Happy 65th Birthday to the LP Vinyl Record [PHOTOS]
If the 33&1/3 rpm vinyl record was presented a birthday cake, it would have 65 candles!
The long play record (LP) was developed by CBS Laboratories, and introduced to the world by CBS' Goddard Lieberson on June 20th, 1948.
Since the beginning of the phonograph, most records (10-inch, 78-rpm discs used since the 1890's) played for about two or three minutes. Occasionally, record companies issued 12-inch records, which had a bit more capacity (song-playing time).
And, as "luck" would have it, CBS and competitor RCA, were both working to improve the record, by the mid-1940's!
RCA's concept stuck to the long-standing notion that a record should not have to hold more than one song.
RCA reduced speed to 45-rpm, and used a finer groove in the effort to develop a smaller disc than the 78-rpm standard. RCA also used a new plastic material, called vinylite, which resulted in the needle picking up less surface noise and hiss.

→ **TASKS AND EXERCISES**:
A: In the LP birthday article, give again the passage from "Since the beginning" up to and including "noise and hiss.", swapping "RCA" for "Victor" throughout.
B: Decide whether each statement agrees with the LP birthday article, answering yes or no and quoting the words that settle it: (i) The long play record was introduced to the world on June 20th, 1948. (ii) RCA raised the speed of its records above 78-rpm. (iii) Most early 10-inch, 78-rpm records played for about ten minutes.
C: Take the LP birthday article further, continuing on from its final sentence.

→ **DATA SHOWN**:
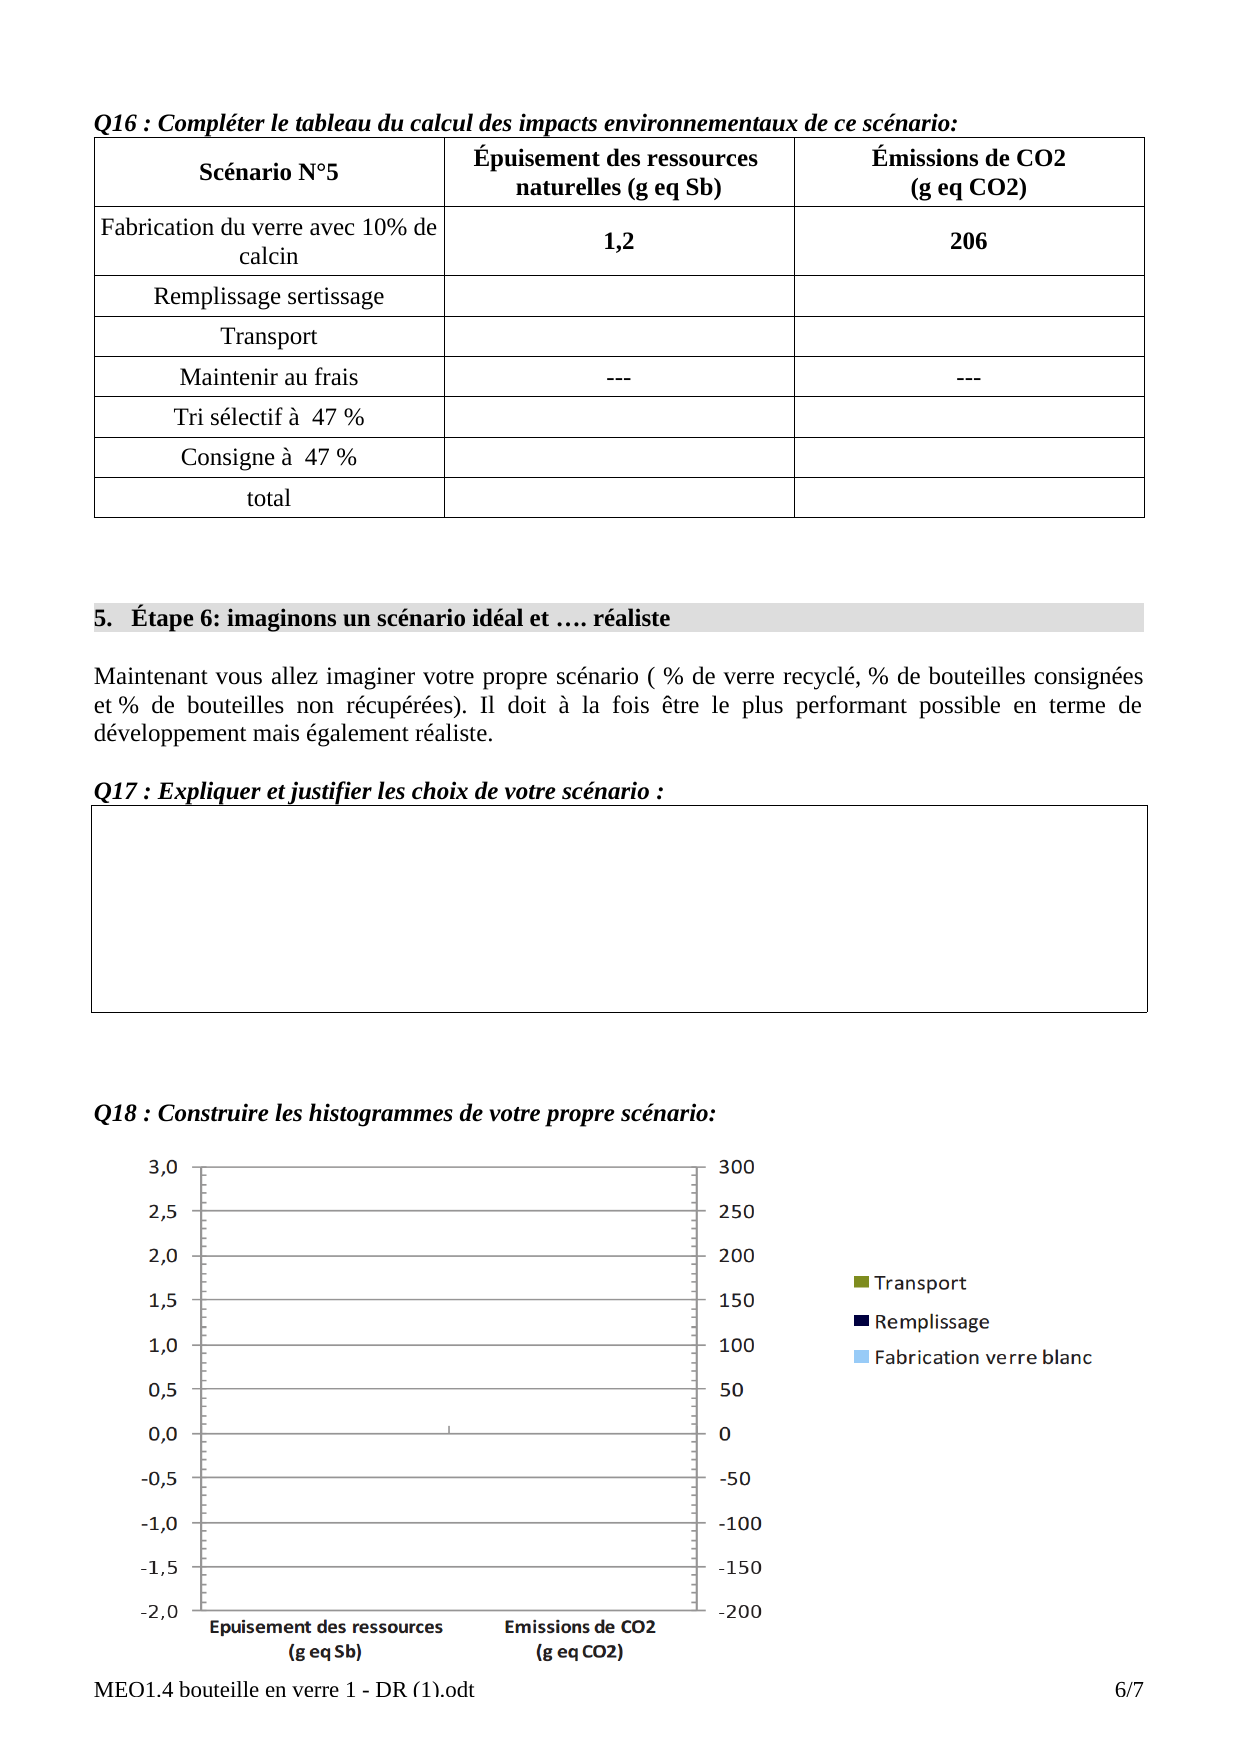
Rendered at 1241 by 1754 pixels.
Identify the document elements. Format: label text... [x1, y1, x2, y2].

→ **FINAL ANSWERS**:
A:
Since the beginning of the phonograph, most records (10-inch, 78-rpm discs used since the 1890's) played for about two or three minutes. Occasionally, record companies issued 12-inch records, which had a bit more capacity (song-playing time).
And, as "luck" would have it, CBS and competitor Victor, were both working to improve the record, by the mid-1940's!
Victor's concept stuck to the long-standing notion that a record should not have to hold more than one song.
Victor reduced speed to 45-rpm, and used a finer groove in the effort to develop a smaller disc than the 78-rpm standard. Victor also used a new plastic material, called vinylite, which resulted in the needle picking up less surface noise and hiss.

B:
(i) Yes: "introduced to the world by CBS' Goddard Lieberson on June 20th, 1948."
(ii) No: "RCA reduced speed to 45-rpm."
(iii) No: "played for about two or three minutes."

C:
World War II interrupted research and development, but the new 45-rpm disc and its player were introduced at the end of 1947.
At the same time:
CBS research director Peter Goldmark, and other engineers were developing the 12-inch, 33&1/3-rpm, long playing record (LP)
It was also made of vinyl plastic, and had very fine grooves.
The concept behind CBS's LP was different from RCA's offering: with its slower speed and larger diameter, the "Long Playing" record was originally designed to showcase classical music, which often ran for 20 minutes or more without a break.
So, after June 20, 1948, consumers had two "new and improved" types of records: One standard emphasized single songs, the other suited for multiple songs, or long-playing single programs. However, each used different, non-compatible playback equipment.
With the superior sound, and equipment compatibility, you would think that the old-fashioned 78-rpm record vanished QUICKLY...but NO! The major labels didn't totally phase out the 10-inch, 78-rpm disc until...1958!! AMAZING!
The growth of LP sales in the 1960's and 1970's transformed the record business, generating large profits, and the LP restored the industry to the prominence it had held in the early 1920's, before radio was introduced.
The birthday-celebrating vinyl LP was hurt by the introduction of the compact disc in the early 1980's...
...CD sales overtook vinyl, both the LP and the 45, by the late 1980's.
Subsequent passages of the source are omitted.